Song Bo, Yan Ge, Hao Hankun, Yang Bei
Department of Gastroenterology, Yantai Shan Hospital, Yantai, Shangdong, China (mainland).
Department of General Surgery, Huashan Hospital, Fudan University, Shanghai, China (mainland).
Med Sci Monit. 2014 Nov 16;20:2318-26. doi: 10.12659/MSM.892499.
rs895819 and rs11671784 are 2 SNPs in miR-27a that can influence the expression of mature miRNA. However, their role in gastric cancer development is still not well understood. This study aimed to determine whether these 2 polymorphisms are associated with gastric cancer risk in a Chinese population and how they influence the expression of miR-27a.
MATERIAL/METHODS: This was a case-control study and recruited 278 gastric cases and 278 healthy matched controls. Genotyping of these 2 SNPs among the participants were performed to assess their association with gastric cancer risk. Tumor samples from 59 patients who had physical resection were used for qRT-PCR analysis of miR-27a expression. To further valid the effects of these 2 SNPs, findings of previous studies were pooled to generate integrated evidence.
Individuals with rs895819 G variants exhibited significantly increased risk of gastric cancer, while subjects with rs11671784 A variants had significantly reduced gastric cancer risk. Among the patients, rs895819 G variants were moderately associated with lymphatic invasion and lymph node metastasis, while rs11671784 A variants were associated with significantly reduced risk of lymphatic invasion. qRT-PCR results demonstrated rs895819 polymorphism contributed to an aberrant process from pri-miR-27a to pre-miR-27a, but rs11671784 did not affect the transcription and post-transcription processes of the miR-27a gene. The subsequent meta-analysis largely confirmed the effects of these 2 SNPs on gastric cancer risk.

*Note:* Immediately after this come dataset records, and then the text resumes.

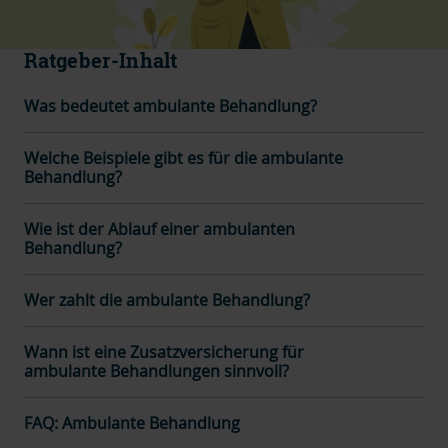
Ratgeber-Inhalt
Was bedeutet ambulante Behandlung?
Welche Beispiele gibt es für die ambulante
Behandlung?
Wie ist der Ablauf einer ambulanten
Behandlung?
Wer zahlt die ambulante Behandlung?
Wann ist eine Zusatzversicherung für
ambulante Behandlungen sinnvoll?
FAQ: Ambulante Behandlung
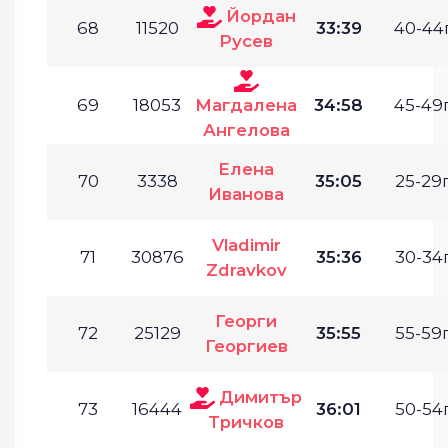
Йордан
68
11520
33:39
40-44г
Русев
69
18053
Магдалена
34:58
45-49г
Ангелова
Елена
70
3338
35:05
25-29г
Иванова
Vladimir
71
30876
35:36
30-34г
Zdravkov
Георги
72
25129
35:55
55-59г
Георгиев
Димитър
73
16444
36:01
50-54г
Тричков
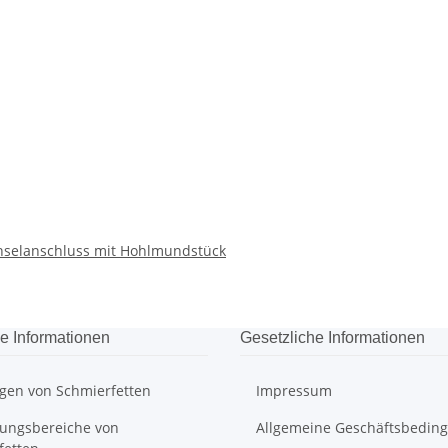
hselanschluss mit Hohlmundstück
e Informationen
Gesetzliche Informationen
gen von Schmierfetten
Impressum
ngsbereiche von
Allgemeine Geschäftsbedin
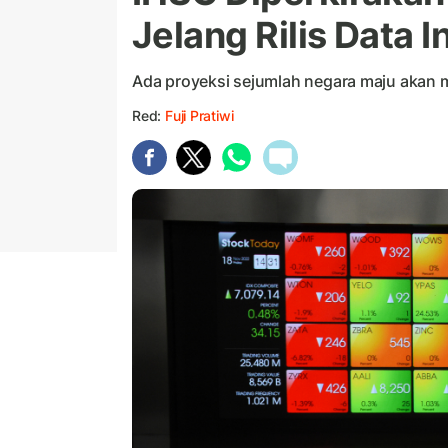
Jelang Rilis Data I
Ada proyeksi sejumlah negara maju akan
Red:
Fuji Pratiwi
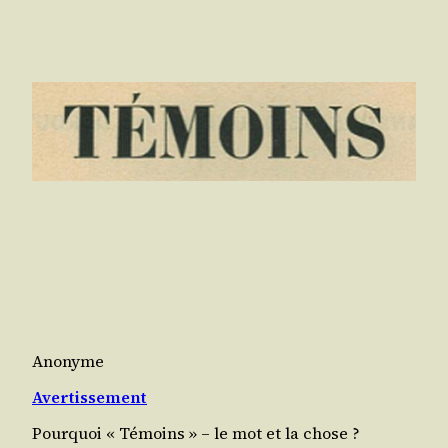
Anonyme
Avertissement
Pour­quoi « Témoins » – le mot et la chose ?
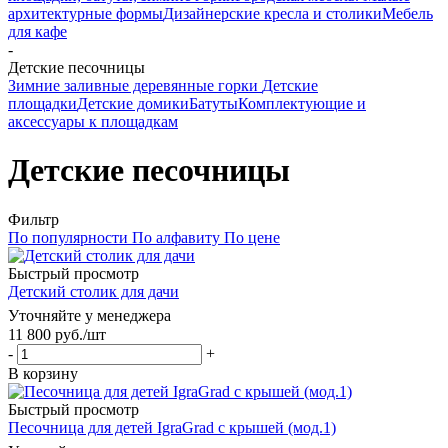
архитектурные формы
Дизайнерские кресла и столики
Мебель
для кафе
-
Детские песочницы
Зимние заливные деревянные горки
Детские
площадки
Детские домики
Батуты
Комплектующие и
аксессуары к площадкам
Детские песочницы
Фильтр
По популярности
По алфавиту
По цене
Быстрый просмотр
Детский столик для дачи
Уточняйте у менеджера
11 800
руб.
/шт
-
+
В корзину
Быстрый просмотр
Песочница для детей IgraGrad с крышей (мод.1)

rs895819 and rs11671784 inversely affect gastric cancer risk and the influence was closely related to their effects on miR-27a expression.
rs895819和rs11671784是miR-27a中的两个单核苷酸多态性(SNP),可影响成熟微小RNA(miRNA)的表达。然而,它们在胃癌发生中的作用仍未完全明确。本研究旨在确定这两个多态性是否与中国人群的胃癌风险相关,以及它们如何影响miR-27a的表达。
材料/方法:这是一项病例对照研究,招募了278例胃癌患者和278例健康匹配对照。对参与者进行这两个SNP的基因分型,以评估它们与胃癌风险的关联。对59例行手术切除患者的肿瘤样本进行miR-27a表达的定量逆转录聚合酶链反应(qRT-PCR)分析。为进一步验证这两个SNP的作用,汇总先前研究的结果以生成综合证据。
携带rs895819 G变异的个体患胃癌的风险显著增加,而携带rs11671784 A变异的个体患胃癌的风险显著降低。在患者中,rs895819 G变异与淋巴管侵犯和淋巴结转移中度相关,而rs11671784 A变异与淋巴管侵犯风险显著降低相关。qRT-PCR结果表明,rs895819多态性导致从初级miR-27a(pri-miR-27a)到前体miR-27a(pre-miR-27a)的异常过程,但rs11671784不影响miR-27a基因的转录和转录后过程。随后的荟萃分析在很大程度上证实了这两个SNP对胃癌风险的影响。
rs895819和rs11671784对胃癌风险的影响相反,且这种影响与其对miR-27a表达的作用密切相关。